DATA FOR THIS EXERCISE:
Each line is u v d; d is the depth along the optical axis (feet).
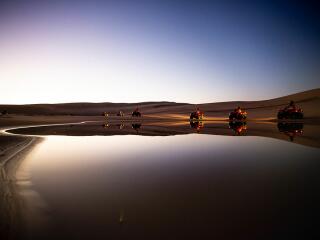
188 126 97.60
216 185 21.24
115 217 15.21
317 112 207.51
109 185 21.40
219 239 12.78
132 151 38.91
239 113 143.23
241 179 22.99
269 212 15.65
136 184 21.67
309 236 12.93
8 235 13.20
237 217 15.02
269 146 43.01
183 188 20.49
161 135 62.75
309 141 49.24
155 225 14.19
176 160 31.96
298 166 28.12
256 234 13.17
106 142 49.78
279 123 112.98
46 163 30.04
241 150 39.11
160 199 18.04
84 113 499.51
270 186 20.81
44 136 60.80
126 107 529.45
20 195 18.81
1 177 23.57
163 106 494.18
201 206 16.71
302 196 18.31
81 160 32.04
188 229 13.75
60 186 21.11
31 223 14.47
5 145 42.78
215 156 34.40
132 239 12.85
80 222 14.61
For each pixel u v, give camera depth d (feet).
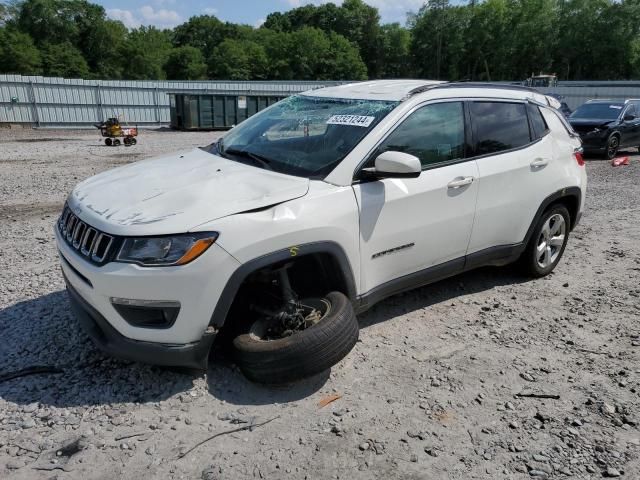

TASK INSTRUCTIONS:
Leave the pictures out. Transcribe exactly the lines from the one with "5 145 42.78" through the end of the records.

RESPONSE TO THE TASK:
5 145 42.78
215 156 34.40
132 239 12.85
80 222 14.61
For each pixel u v, give camera depth d (feet).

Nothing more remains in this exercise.